## [TASK]
Lay out everything from the line containing "pose: elev=248.9 azim=309.9" down to the end of the rows as a Markdown table with the columns Number and Text, skipping any blank lines. Leave the pictures out of the answer.

## [Stored entries]

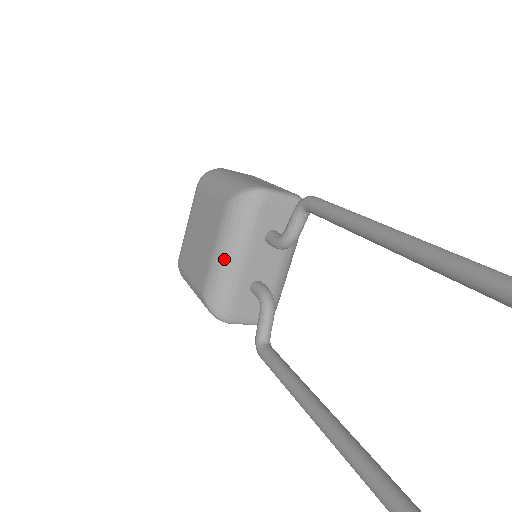
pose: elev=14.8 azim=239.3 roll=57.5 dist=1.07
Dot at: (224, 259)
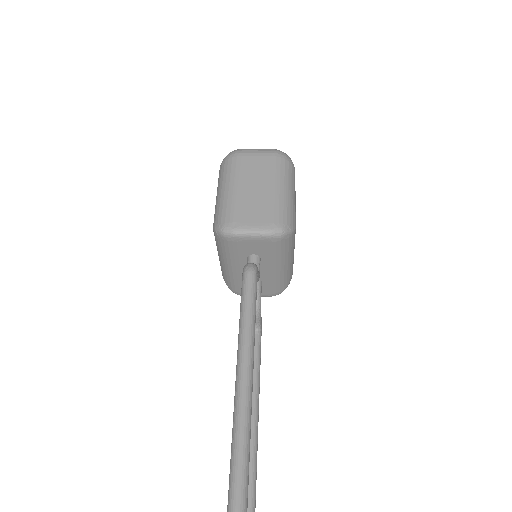
Dot at: (222, 265)
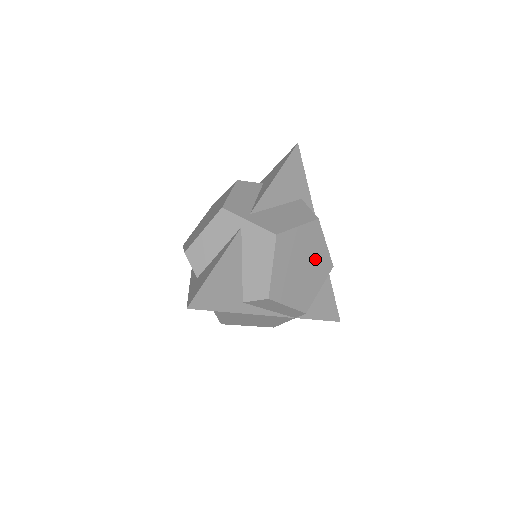
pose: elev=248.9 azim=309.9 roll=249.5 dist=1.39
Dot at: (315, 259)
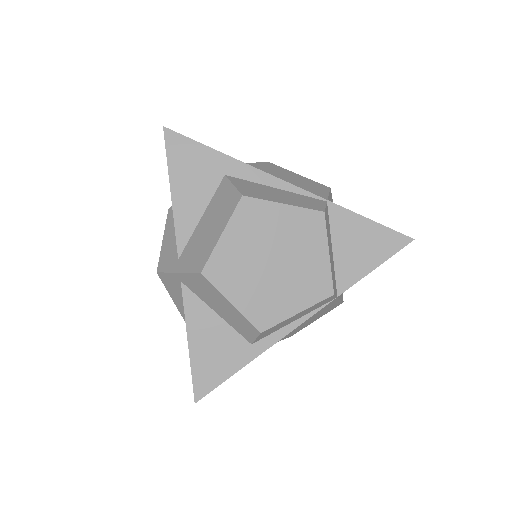
Dot at: (285, 235)
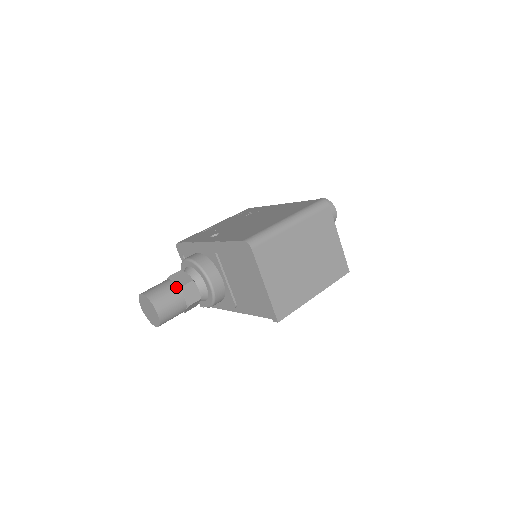
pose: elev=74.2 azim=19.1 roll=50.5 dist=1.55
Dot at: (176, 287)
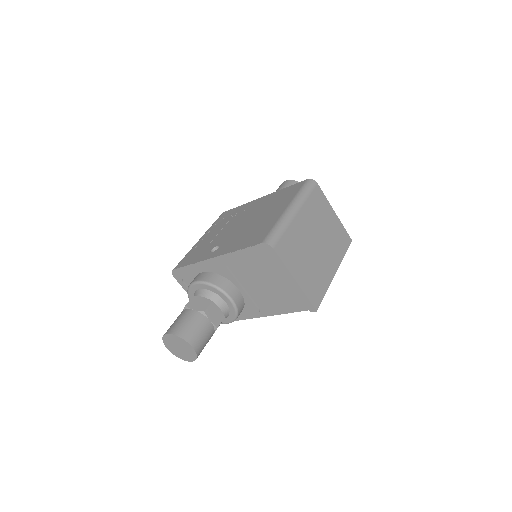
Dot at: (199, 314)
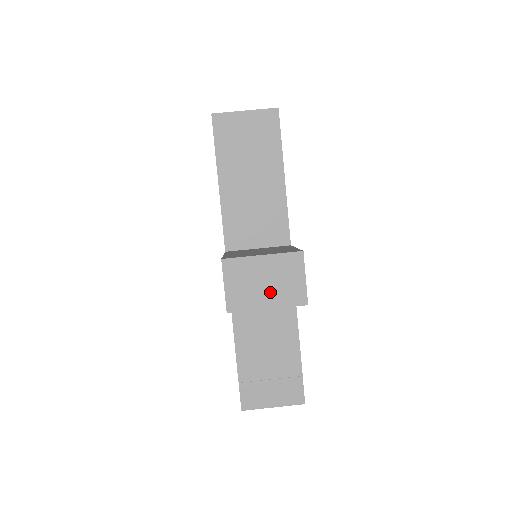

## [SOLUTION]
| Number | Text |
|---|---|
| 1 | pose: elev=248.9 azim=309.9 roll=249.5 dist=1.39 |
| 2 | Dot at: (315, 259) |
| 3 | Dot at: (285, 235) |
| 4 | pose: elev=74.2 azim=19.1 roll=50.5 dist=1.55 |
| 5 | Dot at: (176, 287) |
| 6 | Dot at: (199, 314) |